» **Data**
........

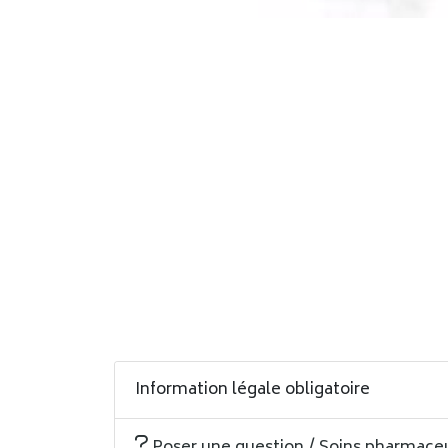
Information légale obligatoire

........

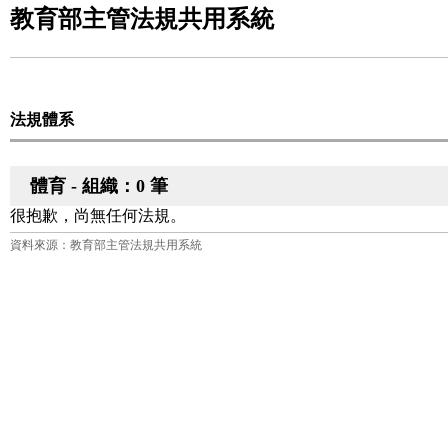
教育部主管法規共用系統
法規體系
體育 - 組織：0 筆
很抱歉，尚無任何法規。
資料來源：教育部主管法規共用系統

........

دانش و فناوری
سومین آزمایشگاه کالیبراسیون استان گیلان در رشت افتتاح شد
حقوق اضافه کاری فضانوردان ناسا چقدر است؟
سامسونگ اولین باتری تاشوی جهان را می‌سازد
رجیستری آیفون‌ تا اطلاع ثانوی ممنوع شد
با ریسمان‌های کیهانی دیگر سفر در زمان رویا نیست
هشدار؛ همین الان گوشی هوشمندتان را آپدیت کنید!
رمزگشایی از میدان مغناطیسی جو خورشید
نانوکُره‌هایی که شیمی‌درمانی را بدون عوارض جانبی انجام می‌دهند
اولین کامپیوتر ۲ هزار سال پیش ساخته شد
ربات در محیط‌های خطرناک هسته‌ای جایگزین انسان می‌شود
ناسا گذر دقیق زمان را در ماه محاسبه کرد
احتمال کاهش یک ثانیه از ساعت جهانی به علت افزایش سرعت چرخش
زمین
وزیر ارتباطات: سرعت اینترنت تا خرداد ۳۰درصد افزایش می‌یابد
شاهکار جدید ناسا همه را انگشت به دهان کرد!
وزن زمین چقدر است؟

........

» **Work instructions**
What lines in the material above hold the string "اولین"? List them.

» **Expected output**
سامسونگ اولین باتری تاشوی جهان را می‌سازد
اولین کامپیوتر ۲ هزار سال پیش ساخته شد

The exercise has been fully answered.